NewRelic fixed their bug, but unfortunately I was not able to find any segment that isolates slow requests. I tried geo location, browser version, device, etc. I also submitted the support ticket with NewRelic to make sure there is no measurement error here, and while they where surprised with results they responded that the measurements are accurate.

I am not sure where to go from here :(

[igrigorik]

@quarterdome to confirm, sounds like you're still seeing the same % latency bump for IE then? Can you segment by DNS, TCP, etc? We're debugging in the blind here :)

[quarterdome]

I will need to use different tools to record the DNS, TCP time, etc. NewRelic APM and Isights is not giving me that level of real user monitoring. NewRelic Browser could give me more info, but it is very new and it will take me few days to configure it properly to trace the right things.

Also, to answer your earlier question, I see similar pattern for IE and Safari (but not for Chrome and Firefox).
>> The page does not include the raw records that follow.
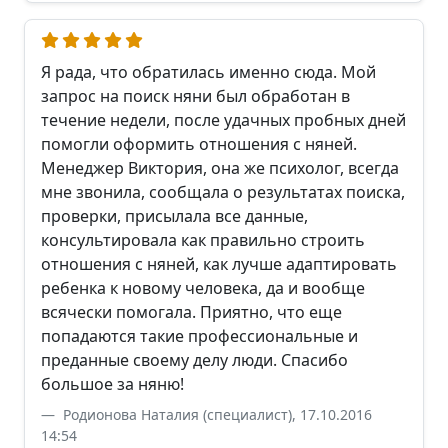
Я рада, что обратилась именно сюда. Мой
запрос на поиск няни был обработан в
течение недели, после удачных пробных дней
помогли оформить отношения с няней.
Менеджер Виктория, она же психолог, всегда
мне звонила, сообщала о результатах поиска,
проверки, присылала все данные,
консультировала как правильно строить
отношения с няней, как лучше адаптировать
ребенка к новому человека, да и вообще
всячески помогала. Приятно, что еще
попадаются такие профессиональные и
преданные своему делу люди. Спасибо
большое за няню!
Родионова Наталия (специалист), 17.10.2016
14:54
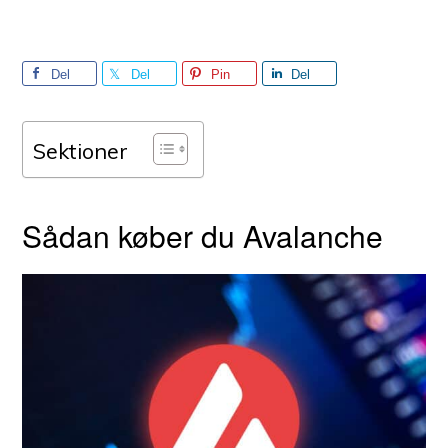
Del
Del
Pin
Del
Sektioner
Sådan køber du Avalanche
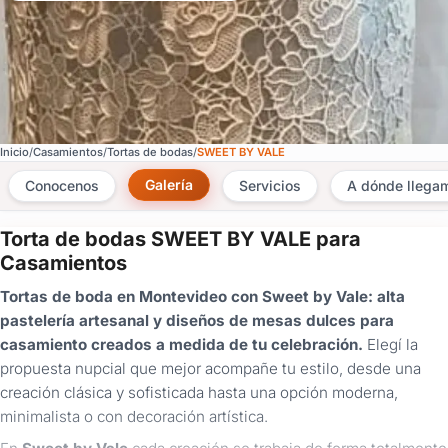
Inicio
Casamientos
Tortas de bodas
SWEET BY VALE
Galería
Conocenos
Servicios
A dónde llega
Torta de bodas SWEET BY VALE para
×
Casamientos
Consultar
Tortas de boda en Montevideo con Sweet by Vale: alta
pastelería artesanal y diseños de mesas dulces para
¿Ya
casamiento creados a medida de tu celebración.
Elegí la
tenés
propuesta nupcial que mejor acompañe tu estilo, desde una
cuenta?
Iniciá
creación clásica y sofisticada hasta una opción moderna,
sesión
minimalista o con decoración artística.
aquí
para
In fact, 99th percentile on Safari is over 30 seconds, which is crazy for backend duration. There is nothing common about these browsers, other than that they are OS default browsers and probably are using OS default SSL stack (rather than using their own).

[igrigorik]

@quarterdome interesting. Keep us posted, would love to get to the bottom of this.

[quarterdome]

Unfortunately, I didn't get far with it. I can't reproduce this on any test machines, and can not catch a trace like that in NewRelic. I am out of ideas and time, so almost ready to give up :(

[igrigorik]

@quarterdome if you get to the bottom of it, let us know.